If you think your salary is your best-kept secret, think twice. Three recent books on salaries, one of them an almanac, are letting the income cat out of the bag.
The American Almanac of Jobs and Salaries, by John Wright, is the first comprehensive look at what all kinds of workers earn. Published by Avon Books and listed at $9.95, this trade book will be on the shelves in February.
''Comparability . . . that's one reason I did this book,'' says Mr. Wright, an editor with a major New York publishing house. People looking for work want to compare salaries, and employers need to know what the going rates are, he explains. ''Juniors and seniors in college want to see where the money is, where they can really earn.''
Wright's book does what a thick almanac is supposed to do: cover most everything. From Washington to Hollywood, from the humanities to the sciences, from doctors to lawyers, from bus drivers to sanitation workers - the almanac lists high, low, and average salaries and dabs a touch of explanation behind the figures.
Though the book doesn't stand on any soapbox, Wright hopes that it will show ''there is no consistent way that society rewards its workers,'' he stressed in an interview. ''I've noticed judges resigning because they're only earning $70, 000. . . . And what I want to know is, what is it about Dan Rather that makes him worth over a million a year to CBS? . . . And the disparity between deans and professors. I assumed deans made more, but $20,000 a year more?''
Most incomes can be hunted down in reports from the Bureau of Labor Statistics, from industry studies, from unions, and from ''think tanks.'' But it took Wright 17 researchers and two years to pull it all together. The material has been stored on computer floppy disks, for easy updates.

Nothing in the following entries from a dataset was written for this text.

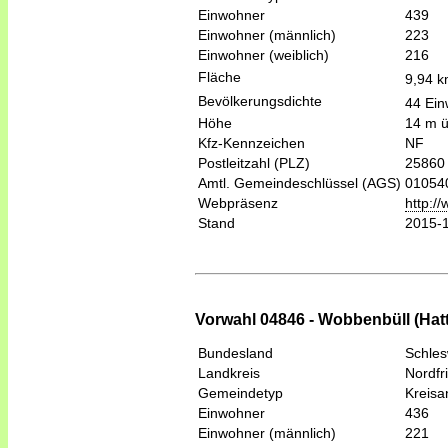
Einwohner
439
Einwohner (männlich)
223
Einwohner (weiblich)
216
Fläche
9,94 
Bevölkerungsdichte
44 Ein
Höhe
14 m 
Kfz-Kennzeichen
NF
Postleitzahl (PLZ)
25860
Amtl. Gemeindeschlüssel (AGS)
01054
Webpräsenz
http:/
Stand
2015-
Vorwahl 04846 - Wobbenbüll (Hatt
Bundesland
Schles
Landkreis
Nordfr
Gemeindetyp
Kreis
Einwohner
436
Einwohner (männlich)
221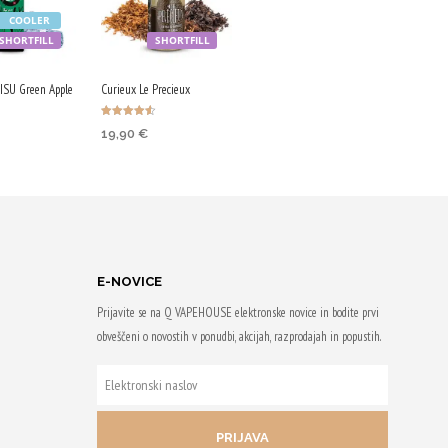
COOLER
SHORTFILL
SHORTFILL
AISU Green Apple
Curieux Le Precieux
Ocenjeno
19,90
€
4.50
od 5
V KOŠARICO
IZBERITE
MOŽNOSTI
om
Z nakupom
73 Qji!
prejmeš do 82 Qji.
Ta
E-NOVICE
izdelek
Prijavite se na Q VAPEHOUSE elektronske novice in bodite prvi
ima
obveščeni o novostih v ponudbi, akcijah, razprodajah in popustih.
več
ELEKTRONSKI
različic.
NASLOV
Možnosti
lahko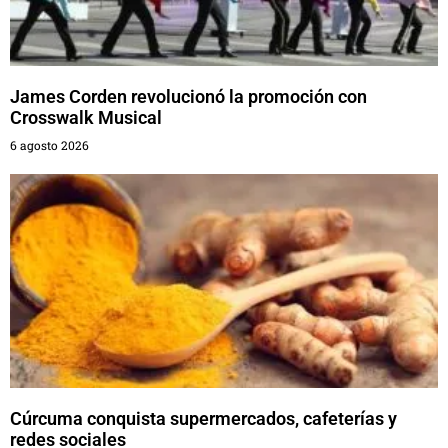
James Corden revolucionó la promoción con
Crosswalk Musical
6 agosto 2026
Cúrcuma conquista supermercados, cafeterías y
redes sociales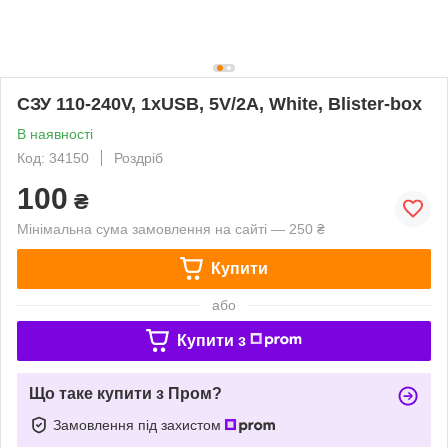
СЗУ 110-240V, 1xUSB, 5V/2A, White, Blister-box
В наявності
Код: 34150
Роздріб
100
₴
Мінімальна сума замовлення на сайті — 250 ₴
Купити
або
Купити з
Що таке купити з Пром?
Замовлення під захистом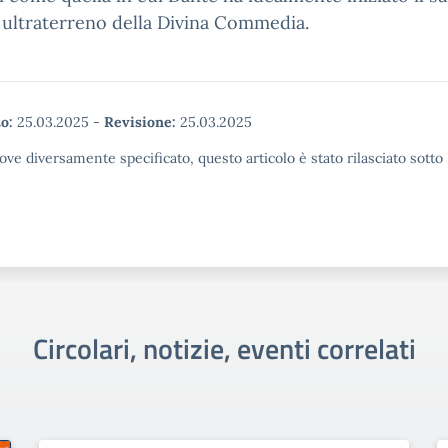
 ultraterreno della Divina Commedia.
o:
25.03.2025
-
Revisione:
25.03.2025
ove diversamente specificato, questo articolo è stato rilasciato sott
Circolari, notizie, eventi correlati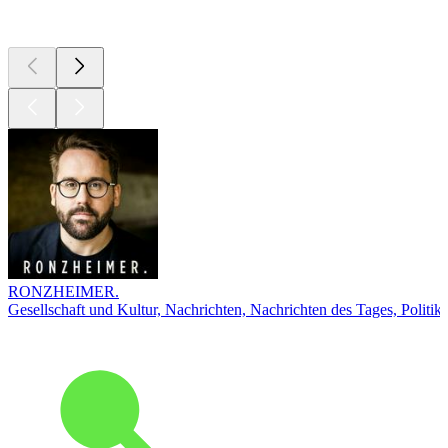
Top
Podcasts
RONZHEIMER.
Gesellschaft und Kultur, Nachrichten, Nachrichten des Tages, Politik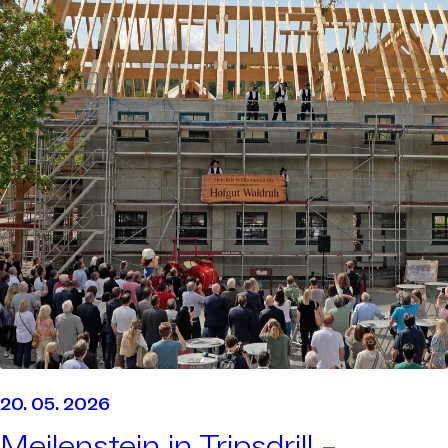
20. 05. 2026
Meilenstein in Tripsdrill –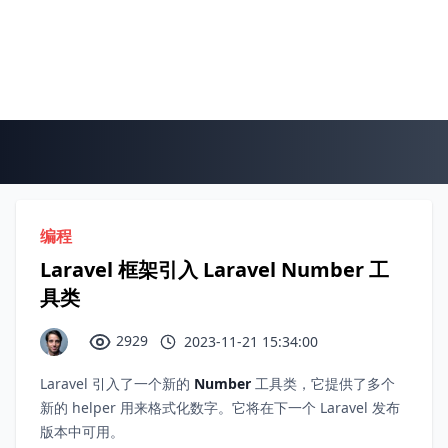
编程
Laravel 框架引入 Laravel Number 工
具类
2929
2023-11-21 15:34:00
Laravel 引入了一个新的
Number
工具类，它提供了多个
新的 helper 用来格式化数字。它将在下一个 Laravel 发布
版本中可用。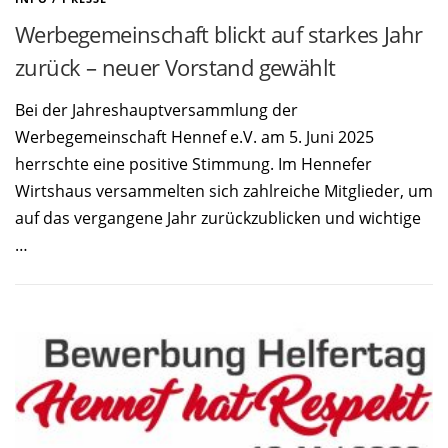
Werbegemeinschaft blickt auf starkes Jahr
zurück – neuer Vorstand gewählt
Bei der Jahreshauptversammlung der
Werbegemeinschaft Hennef e.V. am 5. Juni 2025
herrschte eine positive Stimmung. Im Hennefer
Wirtshaus versammelten sich zahlreiche Mitglieder, um
auf das vergangene Jahr zurückzublicken und wichtige
…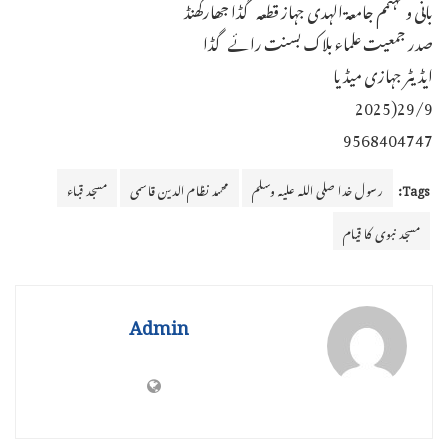
بانی و مہتمم جامعۃ الہدی جہاز قطعہ گڈا جھارکھنڈ
صدر جمعیت علماء بلاک بسنت رائے گڈا
ایڈیٹر جہازی میڈیا
29/9(2025
9568404747
Tags:
رسول خدا صلی اللہ علیہ وسلم
محمد نظام الدین قاسمی
مسجد قباء
مسجد نبوی کا قیام
Admin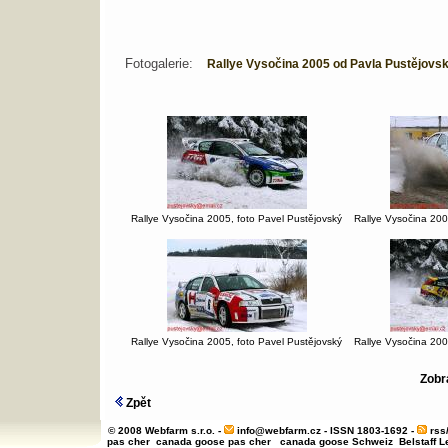
Fotogalerie:
Rallye Vysočina 2005 od Pavla Pustějovs
Rallye Vysočina 2005, foto Pavel Pustějovský
Rallye Vysočina 200
Rallye Vysočina 2005, foto Pavel Pustějovský
Rallye Vysočina 200
Zobra
Zpět
© 2008 Webfarm s.r.o. -
info@webfarm.cz
- ISSN 1803-1692 -
rss
pas cher
canada goose pas cher
canada goose Schweiz
Belstaff 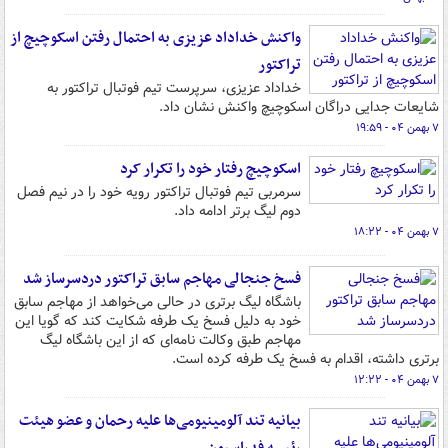
واکنش خداداد عزیزی به احتمال رفتن اسکوچیچ از
تراکتور
خداداد عزیزی، سرپرست تیم فوتبال تراکتور به
شایعات جدایی دراگان اسکوچیچ واکنش نشان داد.
۷ بهمن ۰۴ - ۱۹:۵۹
اسکوچیچ رفتار خود را تکرار کرد
سرمربی تیم فوتبال تراکتور رویه خود را در نیم فصل
دوم لیگ برتر ادامه داد.
۷ بهمن ۰۴ - ۱۸:۲۲
فسخ جنجالی مهاجم سابق تراکتور دردسرساز شد
باشگاه لیگ برتری در حالی می‌خواهد از مهاجم سابق
خود به دلیل فسخ یک طرفه شکایت کند که گویا این
مهاجم طبق وکالت نامه‌ای که از این باشگاه لیگ
برتری داشته، اقدام به فسخ یک طرفه کرده است.
۷ بهمن ۰۴ - ۱۲:۲۲
بیانیه تند آلومینیومی‌ها علیه رحمان و عضو هیئت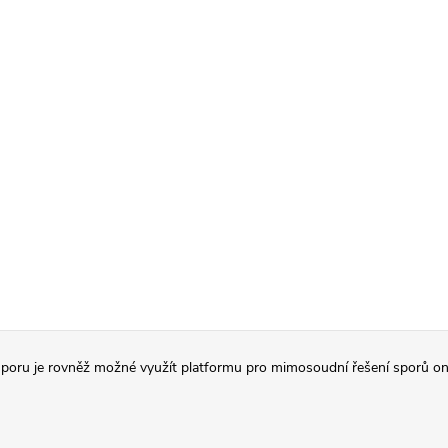
poru je rovněž možné využít platformu pro mimosoudní řešení sporů on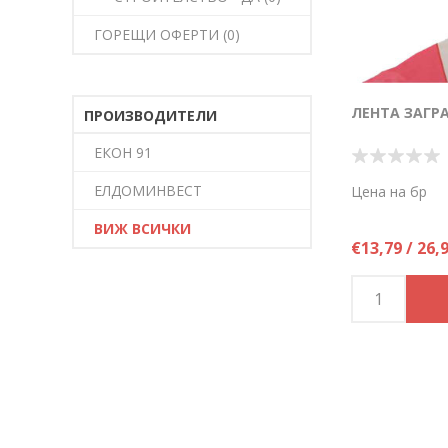
ГОРЕЩИ ОФЕРТИ (0)
ЛЕНТА ЗАГРА
ПРОИЗВОДИТЕЛИ
ЕКОН 91
ЕЛДОМИНВЕСТ
Цена на бр
ВИЖ ВСИЧКИ
€13,79 / 26,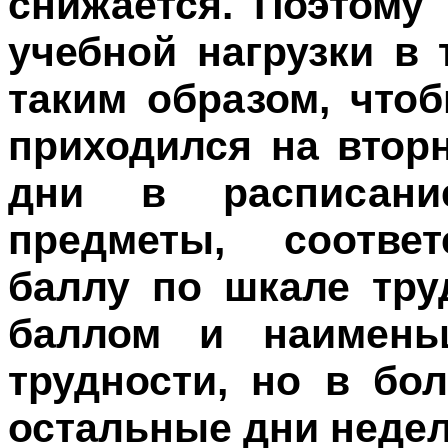
снижается. Поэтому
учебной нагрузки в 
таким образом, что
приходился на вторн
дни в расписани
предметы, соотве
баллу по шкале тру
баллом и наимен
трудности, но в бо
остальные дни неде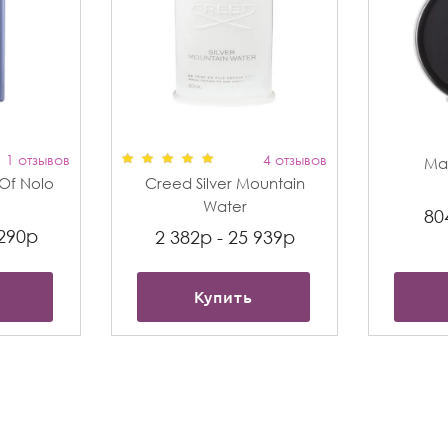
1 отзывов
4 отзывов
Max
t Of Nolo
Creed Silver Mountain
Water
80
 290р
2 382р - 25 939р
Купить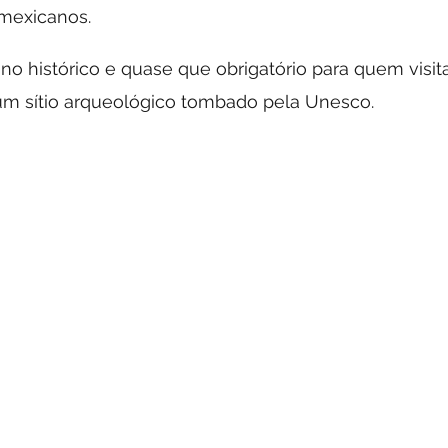
 mexicanos. 
no histórico e quase que obrigatório para quem visita
um sítio arqueológico tombado pela Unesco. 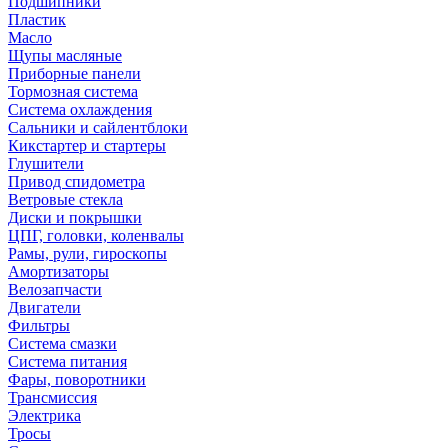
Подшипники
Пластик
Масло
Щупы масляные
Приборные панели
Тормозная система
Система охлаждения
Сальники и сайлентблоки
Кикстартер и стартеры
Глушители
Привод спидометра
Ветровые стекла
Диски и покрышки
ЦПГ, головки, коленвалы
Рамы, рули, гироскопы
Амортизаторы
Велозапчасти
Двигатели
Фильтры
Система смазки
Система питания
Фары, поворотники
Трансмиссия
Электрика
Тросы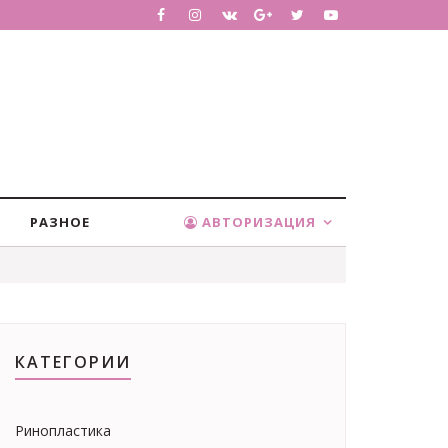
РАЗНОЕ
АВТОРИЗАЦИЯ
КАТЕГОРИИ
Ринопластика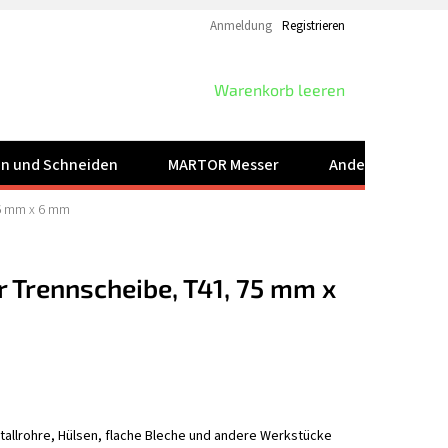
Anmeldung
Registrieren
WARENKORB
Warenkorb leeren
ren und Schneiden
MARTOR Messer
Andere Produkt
,6 mm x 6 mm
 Trennscheibe, T41, 75 mm x
tallrohre, Hülsen, flache Bleche und andere Werkstücke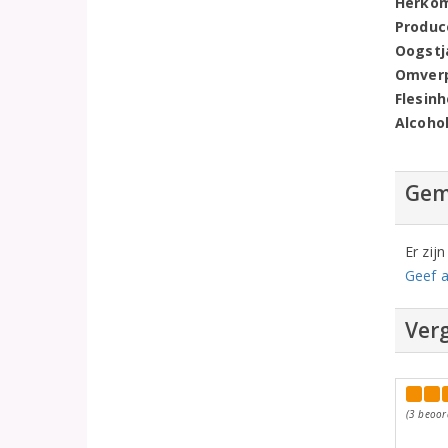
Herko
Produc
Oogstj
Omver
Flesin
Alcoho
Gem
Er zij
Geef a
Verg
(3 beoor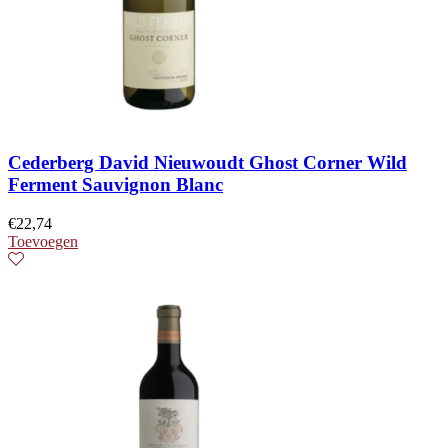
Cederberg David Nieuwoudt Ghost Corner Wild
Ferment Sauvignon Blanc
€
22,74
Toevoegen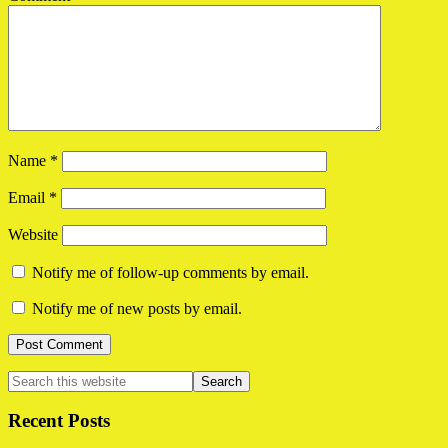
Name
*
Email
*
Website
Notify me of follow-up comments by email.
Notify me of new posts by email.
Primary
Search
this
Sidebar
website
Recent Posts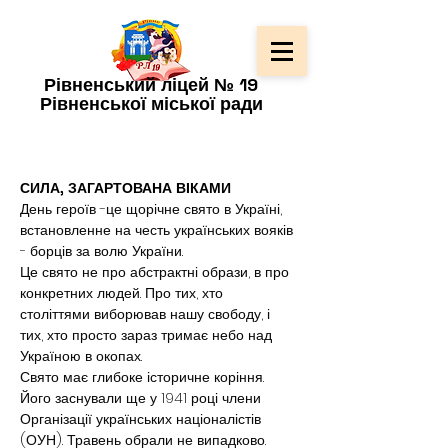
Рівненський ліцей № 19
Рівненської міської ради
СИЛА, ЗАГАРТОВАНА ВІКАМИ
День героїв -це щорічне свято в Україні, 
встановленне на честь українських вояків 
- борців за волю України.
Це свято не про абстрактні образи, в про 
конкретних людей. Про тих, хто 
століттями виборював нашу свободу, і 
тих, хто просто зараз тримає небо над 
Україною в окопах.
Свято має глибоке історичне коріння. 
Його заснували ще у 1941 році члени 
Організації українських націоналістів 
(ОУН). Травень обрали не випадково.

Where will the jobs be in the 1980s? Wright lists the 10 jobs expected to have the most annual openings: secretaries; retail sales workers; building custodians; cashiers; bookkeepers; nurse's aides; cooks; kindergarten and elementary teachers; registered nurses; and assemblers. Not exactly the highest-paying work.
Most of the jobs just mentioned are woman-intensive. In a book called ''What Women Earn,'' Thelma Kandel says these jobs are flooded with female applicants. ''It's the law of supply and demand. With so many women in the market,'' employers don't need to pay top wages, she explains.
Just published in September by the Linden Press, ''What Women Earn,'' is an informative A to Z directory of jobs: what they pay; what women earn compared with men; what the perquisites are; who the big woman earners are.
Results from Ms. Kandel's extensive interviewing and digging around in various government and private reports reveal some arresting facts: In 37 states , women are earning less than 60 percent of what men earn; 1 out of 10 female workers earns as much as males in similar jobs; and the median annual salary for male college graduates is $19,433 - for female graduates it's $12,028.
''I don't pretend to have the solutions, but if women know where the problems are and why they are, maybe they can find the solution themselves,'' Ms. Kandel affirms.
Though the book may not offer social solutions, it does put forth one pragmatic one: Women should move into the male-dominated fields. Wall Street, engineering, finance, computers, industrial sales - this is where the money is. ''A place where a woman can really earn what she's worth is in sales. Commission is the magic word,'' she says.
Another salary book, ''The Book of Incomes,'' by Gerald Krefetz and Philip Gittelman, doesn't focus on one group and doesn't try to be as complete as an almanac. The book, being published this month by Holt, Rinehart & Winston, opens with a good deal of attention on the glamorous people - the world's biggest moneymakers. Mr. Krefetz refers to this as the ''entertaining part of the book, '' which makes the educational part a little easier to swallow. The educational part breezes through 250 pages of job descriptions and salaries.
Though a couple of ''salaries'' books have already been published over the past few years (''America's Paychecks,'' by David Harrop, and ''Everything a Woman Needs to Know to Get Paid What She's Worth,'' by Caroline Bird and David McKay), the new rash of books comes when ''people are really feeling the effects of inflation on the job market,'' John Wright says. And then, too, ''people are just curious to find out what everybody else is making,'' admits Krefetz.